I am reading Milne, Algebraic Number Theory, and I came across with the following interesting example:
EXAMPLE 3.40 (For experts on Riemann surfaces.) Let $X$ and $Y$ be compact connected Riemann surfaces, and let $\alpha: Y \rightarrow X$ be a nonconstant holomorphic mapping. Write $\mathcal{M}(X)$ and $\mathcal{M}(Y)$ for the fields of meromorphic functions on $X$ and $Y$. The map $f \mapsto f \circ \alpha$ is an inclusion $\mathcal{M}(X) \hookrightarrow \mathcal{M}(Y)$ which makes $\mathcal{M}(Y)$ into a field of finite degree over $\mathcal{M}(X)$; let $m$ be this degree.
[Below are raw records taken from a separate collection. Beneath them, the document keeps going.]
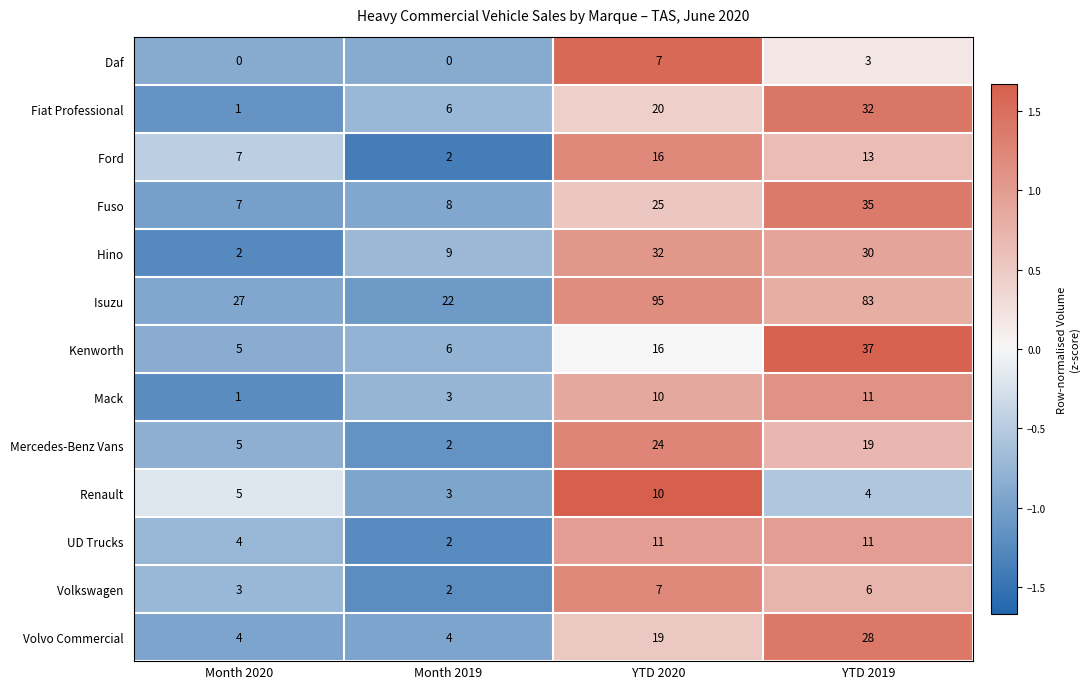

How many distinct data groups are displayed?

13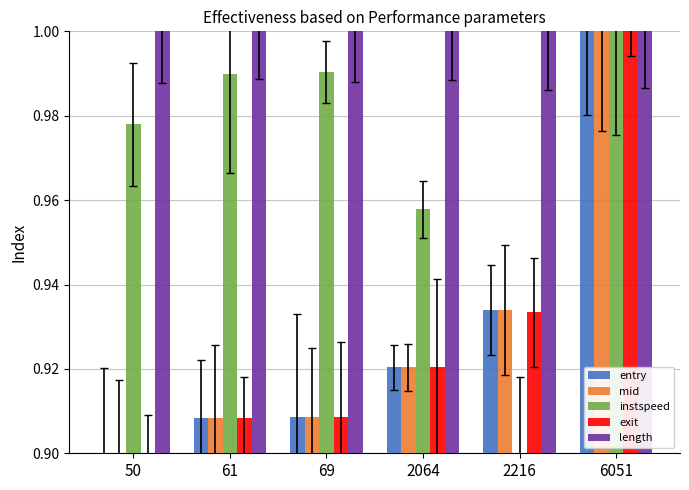

Is the value of instspeed at 69 greater than the value of length at 61?

No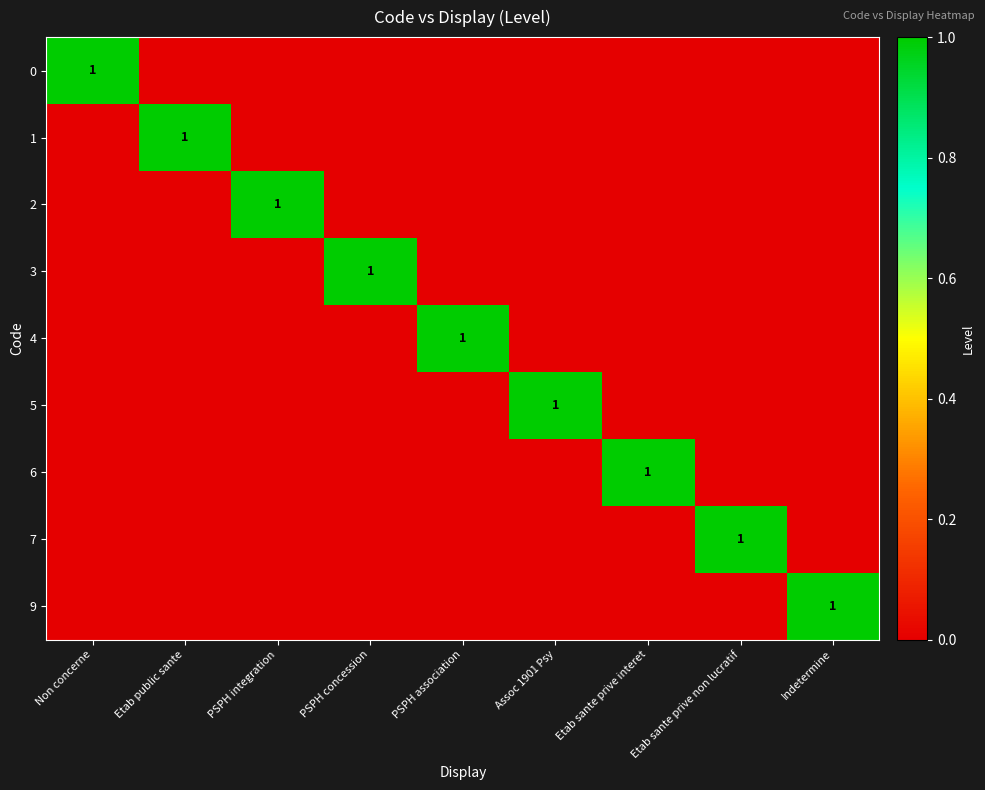

What is the difference between the highest and lowest values at Assoc 1901 Psy?

1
Geometrically, the map is $m: 1$ except at a finite number of branch points.
Let $P \in X$ and let $\mathcal{O}_P$ be the set of meromorphic functions on $X$ that are holomorphic at $P$ - it is the discrete valuation ring attached to the discrete valuation $\mathrm{ord}_P$, and its maximal ideal is the set of meromorphic functions on $X$ that are zero at $P$. Let $B$ be the integral closure of $\mathcal{O}_P$ in $\mathcal{M}(Y)$. Let $\alpha^{-1}(P)=\left\{Q_1, \ldots, Q_g\right\}$ and let $e_i$ be the number of sheets of $Y$ over $X$ that coincide at $Q_i$. Then $\mathfrak{p} B=\prod \mathfrak{q}_i^{{e_i}}$, where $\mathfrak{q}_i$ is the prime ideal $\left\{f \in B \mid f\left(Q_i\right)=0\right\}$.
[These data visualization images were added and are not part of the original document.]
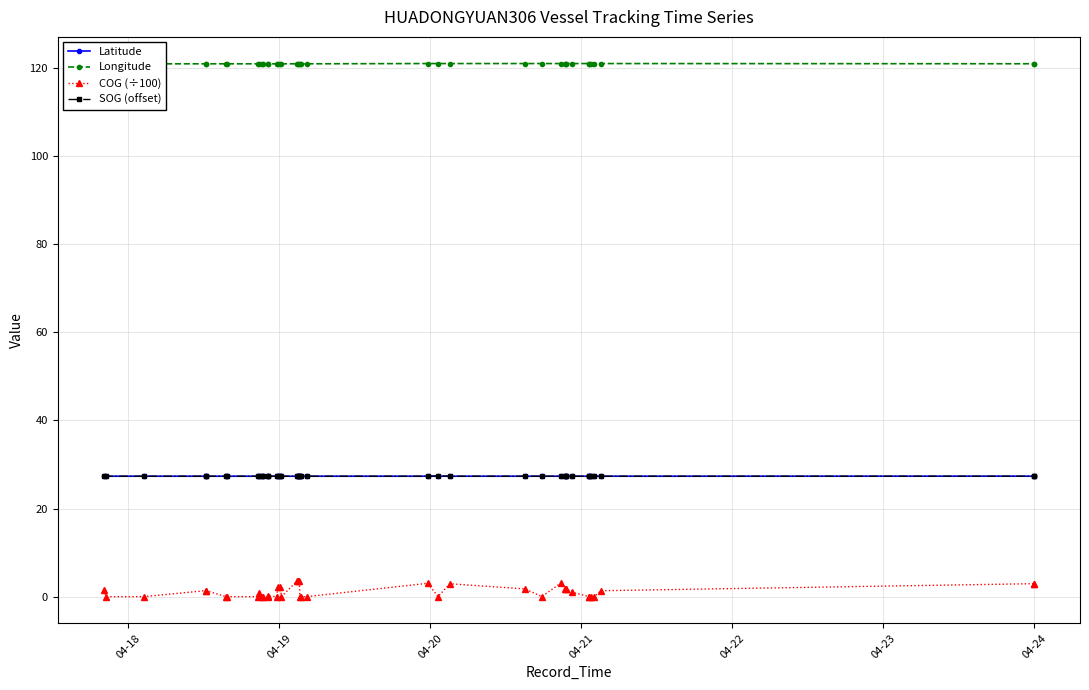

Does the chart display data point markers on the line(s)?

Yes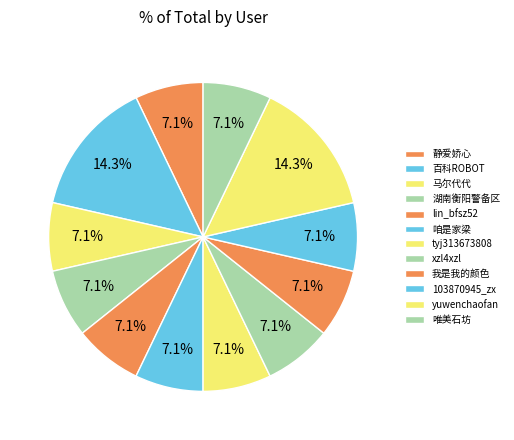

How many segments does this pie chart have?

12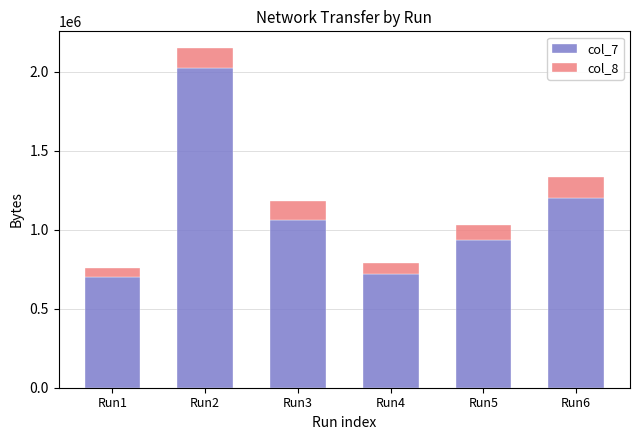

What is the lowest value of the col_7 series?

704130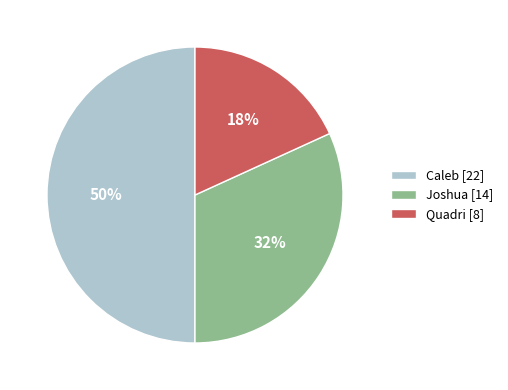

True or false: Caleb accounts for 50% of the total.

True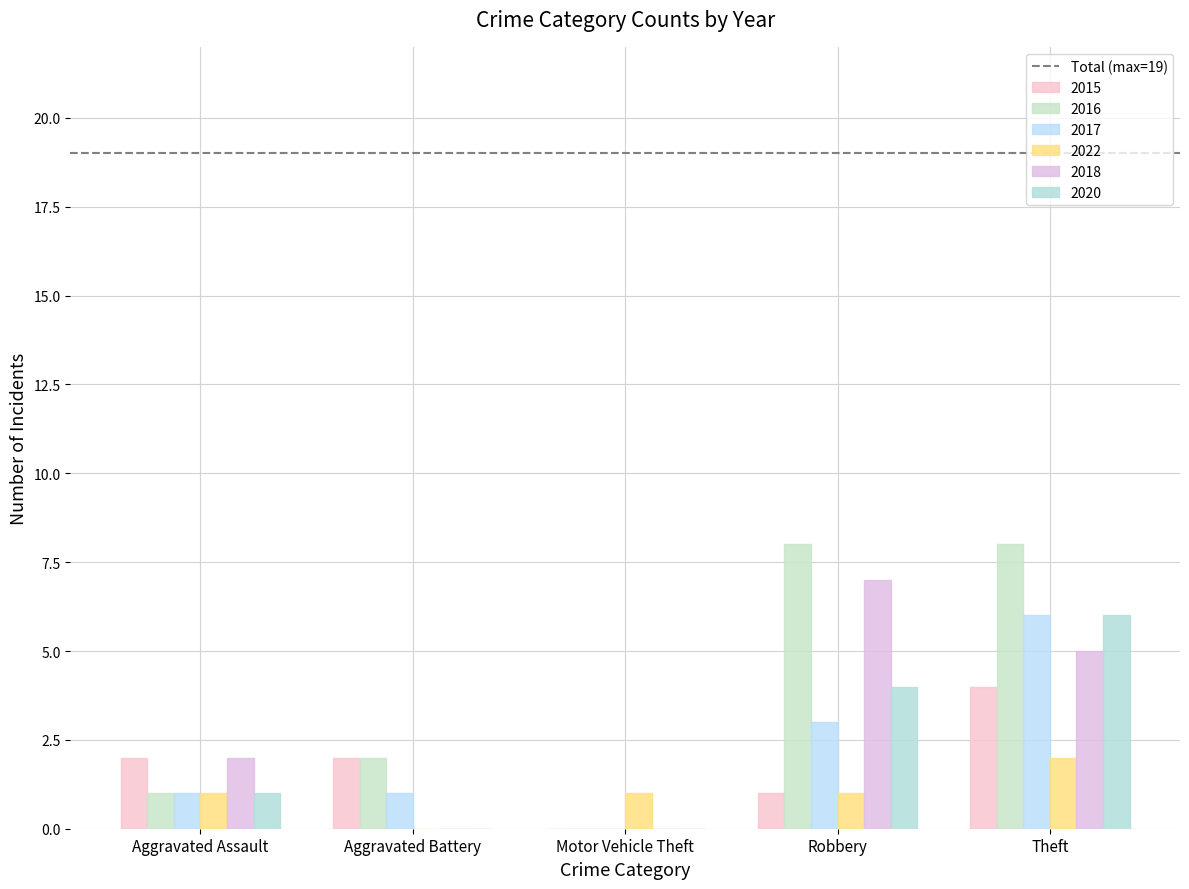

How many distinct data groups are displayed?

6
This is totally amazing, but I'm having trouble figuring out why this ought to be true (I don't know enough about Riemann surfaces).
I have a few guesses:
The exponents $e_i$ (ramification index) can also be computed as follows. Take a uniformizer $\pi$ at $P$, then $\alpha^*(\pi)\in\mathcal{M}(Y)$, and let $e_i$ be the valuation (ord) of $\alpha^*(\pi)$ at the point $Q_i$ in the fiber over $P$. That is, $e_i=\mathrm{ord}_{Q_i}(\alpha^*\pi)$
I think $B$ equals the intersection $\bigcap_{i=1}^g\mathcal{O}_{Q_i}$, where $\mathcal{O}_{Q_i}\subset\mathcal{M}(Y)$ is the local ring of $Y$ at $Q_i$.
Assuming that these claims are true, I can make sense of the statement. Here's how. This MSE post mentions that if $R$ a finite intersection of DVR's, then the maximal ideals of $R$ correspond to the maximal ideals of each DVR, and localization at those maximal ideals just give back those DVR's. Hence, (2) would imply that prime ideals (or maximal ideals, since $B$ is Dedekind) $\mathfrak{P}_i$ of $B$ correspond to points $Q_i$ in the fiber over $P$, and $B_{\mathfrak{P}_i}\cong\mathcal{O}_{Q_i}$. Furthermore, in this case the base ring $\mathcal{O}_P$ is a DVR, with unique maximal ideal $\mathfrak{p}=(\pi)$. By the general theorem about Dedekind domains, the exponents $e_i$ in the factorization of $\pi B$ are exactly the valuation of $\pi$ at the localizations at various prime ideals, which are isomorphic to the local rings $\mathcal{O}_{Q_i}$. Hence, $e_i=\mathrm{ord}_{Q_i}(\alpha^*\pi)$, which equals the number of sheets at $Q_i$, and we're finished by (1).
But now I don't know how to prove (1) and (2). For (1), I guess it should be a general fact about Riemann surfaces that can be found in textbooks (?) so maybe it shouldn't be too hard.
For (2), if $f\in \mathcal{M}(Y)$ is integral over $\mathcal{O}_P$, then writing down that monic polynomial equation satisfied by $f$ (using integrality) and looking at the constant term, one can see that f cannot have any pole at those points $Q_i$, so $B\subset \bigcap_{i=1}^g\mathcal{O}_{Q_i}$. But the reverse inclusion seems tricky, and I don't know how to do it.
My questions: Are my two guesses above correct (especially the second one)? How can I prove/disprove them? Since I am not an expert on Riemann surfaces, it would be great if you could provide references if you appeal to some general theorem in Riemann surfaces.
Any help would be appreciated, thanks!!!!!